Wednesday, December 9, 2009

ELIE WIESEL


We are very happy to receive the following statement from Elie Wiesel, who rarely supports the struggles of Romani people.


FROM REUTERS

Elie Wiesel tells Hungary to ban Holocaust denial
Wed Dec 09 18:17:22 UTC 2009

BUDAPEST (Reuters) - Hungary should consider banning Holocaust denial to improve its image abroad and contain lurking hostility towards its minorities, Holocaust survivor and Nobel Peace Prize winner Elie Wiesel said on Wednesday.

Hungary is grappling with its worst economic downturn in almost two decades and rising aversion towards ethnic groups, mainly the country's large Roma population, lifted the far-right Jobbik party into the European Parliament earlier this year.

Based on poll readings Jobbik is also likely to win enough votes in next year's elections to get into parliament.

"Wherever in the world I come and the word Hungary is mentioned, the next word is anti-Semitism," said Wiesel, 81, who was deported along with hundreds of thousands of other Jews to Nazi death camps during World War Two.

"I urge you to do even more to denounce anti-Semitic elements and racist expressions in your political environment and in certain publications," Wiesel said.

"I believe that they bring shame to your nation and they bring fear to its Jewish community and other minorities, such as the Roma," Wiesel, who won the Nobel Peace Prize in 1986 told a meeting of Jewish and Hungarian leaders in parliament.

In July a court ruling dissolved the far-right Hungarian Guard, a radical nationalist organisation, which staged intimidating marches against Roma nationwide, in black uniforms and insignia, which critics say are reminiscent of the Nazi era.

"I ask you, why don't you follow the example of France and Germany and declare Holocaust denial not only indecent, but illegal? In those countries Holocaust deniers go to jail," Wiesel said.

Wiesel warned against what he called the perils of indifference and said Hungarians were responsible for how they handle memories of the past.

Hungary at present has no law protecting communities against imflammatory remarks.
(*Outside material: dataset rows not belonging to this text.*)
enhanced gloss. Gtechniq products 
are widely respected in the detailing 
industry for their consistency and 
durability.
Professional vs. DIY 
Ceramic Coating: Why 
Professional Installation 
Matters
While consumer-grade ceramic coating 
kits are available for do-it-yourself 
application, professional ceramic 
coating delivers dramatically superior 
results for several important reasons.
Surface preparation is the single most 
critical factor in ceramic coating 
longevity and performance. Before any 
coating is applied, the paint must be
Attempts to outlaw such language have failed to pass in parliament or win the approval of President Laszlo Solyom.

Anti-Roma tensions have heightened in the country where 6-7 percent of the 10 million population are Gypsies.

"Hungary does not meet European Union standards in this respect as there is no efficient protection for communities against hate speech," Gyorgy Kollath, constitutional law expert told Reuters.

After Hungary's occupation by Nazi Germany in 1944 the Hungarian government actively collaborated in the deportation of hundreds of thousands of Jews to death camps.